Una ciudad para todos

La primera semana de Adviento y parte de la segunda constituyen el ciclo de Isaías (presente, por lo demás, durante todo este tiempo litúrgico): el ciclo de la promesa mesiánica, que se cumple en Jesús, como nos recuerda cada día el texto evangélico. 
El primer rasgo de esta promesa mesiánica es su universalidad. Aunque se haga a Israel, no se trata de una afirmación de exclusividad nacional o religiosa. La visión que afirma el monte del Señor y la ciudad santa, lo contempla como un punto de confluencia de todos los pueblos y naciones, que encontrarán en el cumplimiento de la promesa el camino de la paz, el fin de las enemistades.

¿Significa esto que para acceder a la salvación del Dios de Israel es necesario convertirse en judío? Algo de esto (un resto de nacionalismo) hay en el universalismo mesiánico de los profetas.

En Jesús se cumplen plenamente las antiguas promesas, pero en gran parte de modo distinto a como lo imaginaron los profetas y lo esperaban sus contemporáneos. Dios no se deja atrapar por nuestros esquemas, los supera siempre. Así, en lo que hace al universalismo de la promesa mesiánica, vemos hoy que no queda resto alguno de nacionalismo o de sometimiento de las otras naciones al pueblo elegido.

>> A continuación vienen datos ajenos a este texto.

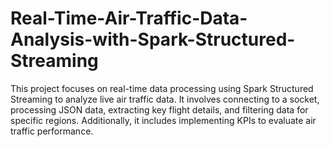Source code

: # Real-Time-Air-Traffic-Data-Analysis-with-Spark-Structured-Streaming
This project focuses on real-time data processing using Spark Structured Streaming to analyze live air traffic data. It involves connecting to a socket, processing JSON data, extracting key flight details, and filtering data for specific regions. Additionally, it includes implementing KPIs to evaluate air traffic performance.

El centurión romano es un enemigo de Israel, un ocupante, representante de una fuerza poderosa y arrogante. Pero tanto en sus entrañas de misericordia hacia el criado enfermo, como en su actitud humilde ante Cristo (“no soy digno”), que reconoce su propia impotencia y confiesa su confianza en el poder de Jesús, se está cumpliendo la profecía de Isaías: se convierte en representante de esos pueblos que confluyen a Jerusalén, y que están forjando arados de las espadas, de las lanzas podaderas. Sabe lo que es el poder, el mando, pero también lo que significa estar sometido, ser obediente (“yo también vivo bajo disciplina”). Sabe, en suma, lo que es la responsabilidad. Y como responsable, se ocupa del bien de los que están bajo su cuidado. Pero descubriendo también los límites de su poder, acude al que reconoce como Señor de la vida y de la muerte, a uno que está sometido sólo a la voluntad salvífica del Padre y que tiene poder para dar órdenes sobre la vida y la muerte. Lo que cumple la visión universalista de Isaías es sólo la fe, la confianza que genera esperanza.  Pero la esperanza no es la pasividad de esperar sentados. Hay que preparar el encuentro, ponerse en camino, acercarse al monte Sión. En este pagano descubrimos lo que significa vivir en vela, lo que es una esperanza activa: vivir con responsabilidad para mandar y para obedecer, tener entrañas de misericordia para con los que sufren, ir al encuentro del que puede salvarnos, hacerlo con fe y confianza. Hacer de intercesor ante Dios, ante Jesús, de la salvación ajena: el extranjero se integra así, sólo por su misericordia y su fe, en el pueblo sacerdotal.

Desde hace siglos los cristianos repetimos las palabras del centurión antes de recibir la comunión. Tal vez sería bueno que meditáramos en ellas releyendo este texto evangélico: qué significa decir esas palabras, a qué nos compromete. En primer lugar, a avivar nuestra fe y confianza en el poder salvador de Jesús; además, a ponernos al servicio de un ministerio eucarístico: no vamos a la Eucaristía ni acudimos a Jesús sólo a pedir por nosotros, sino también como intercesores de los que sufren, de los alejados, de los que todavía no han encontrado el camino al monte del Señor, en el que Jesús acoge, cura y salva.